Playing the right way

Basketball coaches often talk about “playing the right way”. Execute sound fundamentals as an individual, cooperatively create and use space as a teammate, be heard and be polite, play hard and play clean, and so on. Winning is swell, but it really oughta take a back seat to playing the right way (in real life and beer commercials, winning is what matters most, which is a societal flaw).

Chess is the same way, but the difference is that most chess coaches think teaching kids to play the right way is drilling them in master practice. Master practice is the right way for masters, not kids in chess classes.

99 percent of chessplayers are not masters. 99 percent of children playing chess stop playing before the 6th grade. If I’m talking to 10,000 kids, I’m teaching them to — in basketball terms — press for 40 minutes, and run with every possession. Play in a fun way. Generate tactical situations in order to practice tactics (passive defensive play is for other chess teachers). Coordinating the pieces to create tactics is fun, and in that 1-in-10,000 case where the kid actually will become a chess master, that kid will have a better tactical foundation.

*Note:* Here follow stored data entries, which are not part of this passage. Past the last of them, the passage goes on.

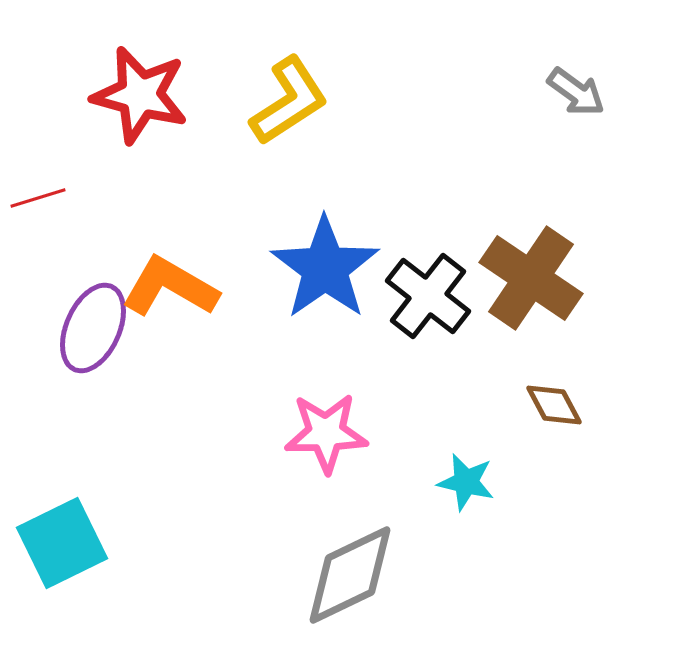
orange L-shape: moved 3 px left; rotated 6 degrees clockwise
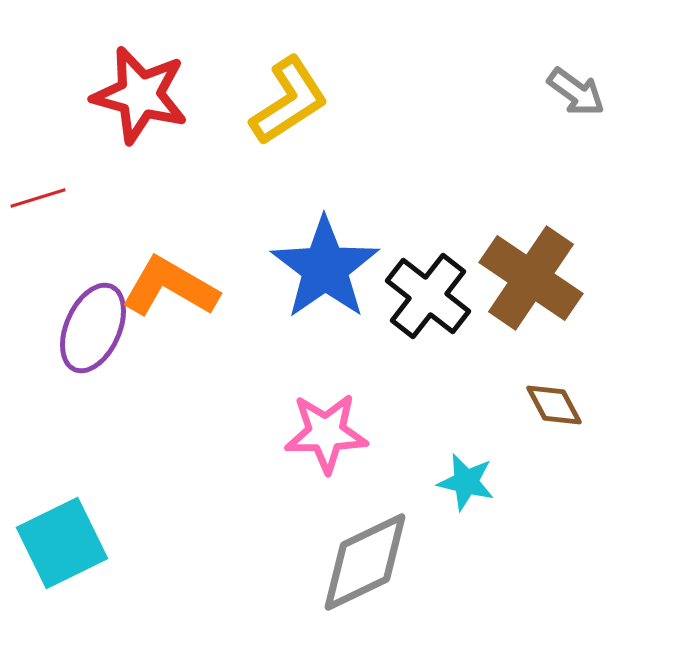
gray diamond: moved 15 px right, 13 px up
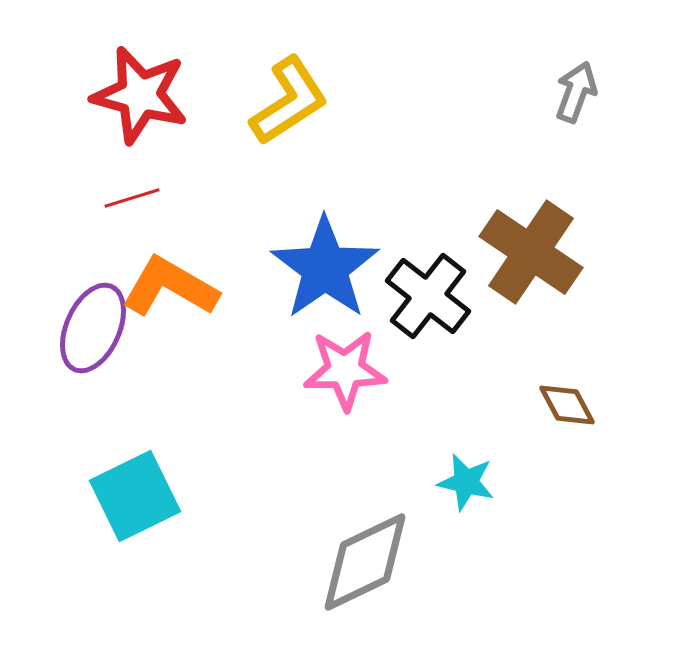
gray arrow: rotated 106 degrees counterclockwise
red line: moved 94 px right
brown cross: moved 26 px up
brown diamond: moved 13 px right
pink star: moved 19 px right, 63 px up
cyan square: moved 73 px right, 47 px up
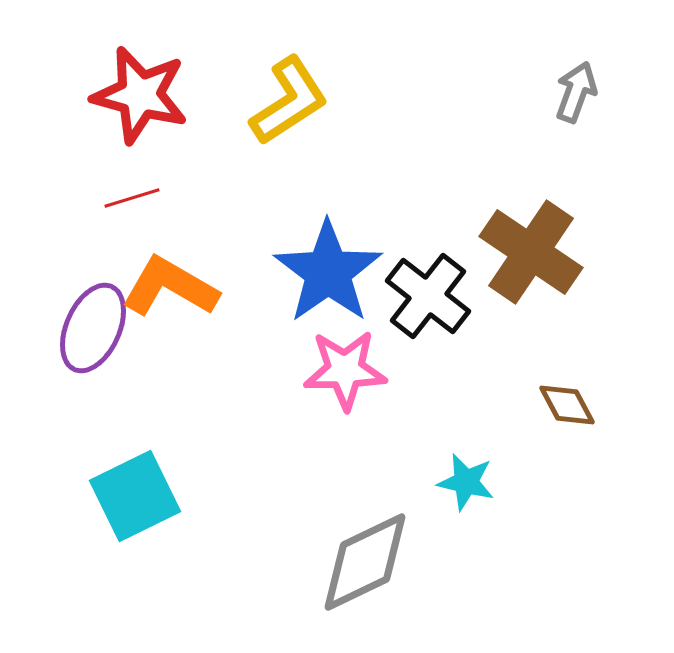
blue star: moved 3 px right, 4 px down
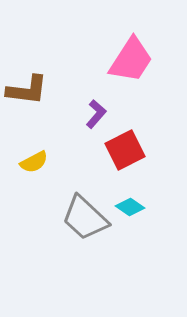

One of my students showed me a game he played in a summer chess camp last Friday (which was my birthday, and I was working in an office instead of teaching chess — go figure). His opponent played the way I want kids to play. My student won the game after his opponent blundered badly, but I hope our lesson impressed upon the kid that I’d rather his opponents played to grab loose stuff while leaving the pieces undeveloped.